_WHAT NEEDS TO BE DONE_
Every line below from the one containing "518 522 2183" to the final line must be reproduced exactly, and no other line may appear in the answer.

Collected data:
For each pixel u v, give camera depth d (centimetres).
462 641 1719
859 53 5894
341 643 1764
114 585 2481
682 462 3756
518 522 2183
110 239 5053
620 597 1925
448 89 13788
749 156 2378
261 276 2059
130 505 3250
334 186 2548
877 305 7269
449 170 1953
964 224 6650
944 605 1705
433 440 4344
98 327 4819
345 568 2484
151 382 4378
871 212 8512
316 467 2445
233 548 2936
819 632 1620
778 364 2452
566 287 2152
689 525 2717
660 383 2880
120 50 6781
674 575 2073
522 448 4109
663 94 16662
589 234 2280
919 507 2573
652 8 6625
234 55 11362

_WRITTEN RESPONSE_
518 522 2183
110 239 5053
620 597 1925
448 89 13788
749 156 2378
261 276 2059
130 505 3250
334 186 2548
877 305 7269
449 170 1953
964 224 6650
944 605 1705
433 440 4344
98 327 4819
345 568 2484
151 382 4378
871 212 8512
316 467 2445
233 548 2936
819 632 1620
778 364 2452
566 287 2152
689 525 2717
660 383 2880
120 50 6781
674 575 2073
522 448 4109
663 94 16662
589 234 2280
919 507 2573
652 8 6625
234 55 11362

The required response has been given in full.